### Actions to take
A - In the TrueSkill page below, which value in the result array stands for a draw?
B - Summarize the TrueSkill page below in two sentences.
C - List every key of the game_info dict described in the TrueSkill page below.

### Page extract

◇ ◇ ◇ ◇ ◇ ◇ ◇

# Trueskill model with Neural Network adjusted performance

## Notes

This model assumes the following data structure:

**params**: Dict with 2 keys:
- "mu": NumPy array of mean skill values (num_players)
- "sigma": NumPy array of standard deviation skill values (num_players)

**game_info**: Dict with 4 keys:
- "player1": NumPy array with the player1 ids (num_games)
- "race1": NumPy array with one-hot-encoded race1 ids (num_games x num_races)
- "player2": NumPy array with the player2 ids (num_games)
- "race2": NumPy array with one-hot-encoded race2 ids (num_games x num_races)

**result**: NumPy array with the outcome of the games (num_games)
- -1: player1 wins
- 0: draw
- 1: player2 wins

In [1]:
import torch
from torch import nn
import pyro
import pyro.distributions as dist
from pyro.infer import SVI, Trace_ELBO, Predictive
from pyro.optim import Adam
from pyro.infer.autoguide import AutoDiagonalNormal

In [2]:
class RaceNet(nn.Module):
    def __init__(self, input_dim, hidden_dim=3, output_dim=2):
        super(RaceNet, self).__init__()

        self.net = nn.Sequential(
            nn.Linear(input_dim, hidden_dim),
            nn.ReLU(),
            nn.Linear(hidden_dim, hidden_dim),
            nn.ReLU(),
            nn.Linear(hidden_dim, output_dim)
        )

    def forward(self, x):

        race1 = x[:, 0]
        race2 = x[:, 1]
        x = torch.cat((race1, race2), dim=1)

        return self.net(x)

In [3]:
def model(params, game_info, result=None, device='cpu'):

    # Hyperparameters
    performance_sigma = torch.tensor(5.0).to(device)
    result_sigma = torch.tensor(1.0).to(device)
    mu = torch.tensor(params['mu']).to(device)
    sigma = torch.tensor(params['sigma']).to(device)

◇ ◇ ◇ ◇ ◇ ◇ ◇

### Source data

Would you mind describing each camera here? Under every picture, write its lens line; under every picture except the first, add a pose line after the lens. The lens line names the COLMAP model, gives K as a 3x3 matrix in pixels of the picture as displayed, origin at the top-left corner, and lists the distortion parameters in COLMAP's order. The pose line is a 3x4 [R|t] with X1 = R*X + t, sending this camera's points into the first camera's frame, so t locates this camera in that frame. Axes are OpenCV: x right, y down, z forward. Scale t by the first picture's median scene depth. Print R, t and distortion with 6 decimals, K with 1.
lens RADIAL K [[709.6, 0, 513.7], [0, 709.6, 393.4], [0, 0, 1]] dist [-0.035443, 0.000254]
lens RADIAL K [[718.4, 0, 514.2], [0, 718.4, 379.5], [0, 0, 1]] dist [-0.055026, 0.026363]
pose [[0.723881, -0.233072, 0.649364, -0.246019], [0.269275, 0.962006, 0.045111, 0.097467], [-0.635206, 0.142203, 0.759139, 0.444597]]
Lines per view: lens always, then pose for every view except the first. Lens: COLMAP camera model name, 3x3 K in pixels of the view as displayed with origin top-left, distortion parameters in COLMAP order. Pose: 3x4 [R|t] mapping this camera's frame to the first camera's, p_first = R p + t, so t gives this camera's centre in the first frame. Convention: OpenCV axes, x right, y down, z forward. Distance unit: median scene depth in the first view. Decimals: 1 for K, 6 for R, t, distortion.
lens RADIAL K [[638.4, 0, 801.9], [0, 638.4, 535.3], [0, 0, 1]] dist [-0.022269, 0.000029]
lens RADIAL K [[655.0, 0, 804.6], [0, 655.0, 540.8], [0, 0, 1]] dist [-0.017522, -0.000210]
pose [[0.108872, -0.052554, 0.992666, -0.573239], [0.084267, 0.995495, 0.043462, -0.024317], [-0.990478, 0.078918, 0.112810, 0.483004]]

◇ ◇ ◇ ◇ ◇ ◇ ◇

### Answers to each task
A - 0

B - The page presents a TrueSkill model with neural-network-adjusted performance and specifies its expected data: a params dict of mean and standard deviation skill arrays, a game_info dict of player ids and one-hot-encoded races, and a result array in which -1, 0 and 1 mean a player1 win, a draw and a player2 win. Its code imports PyTorch and Pyro, defines a RaceNet module built from linear layers with ReLU activations, and starts a model function that sets a performance sigma of 5.0 and a result sigma of 1.0.

C -
- "player1"
- "race1"
- "player2"
- "race2"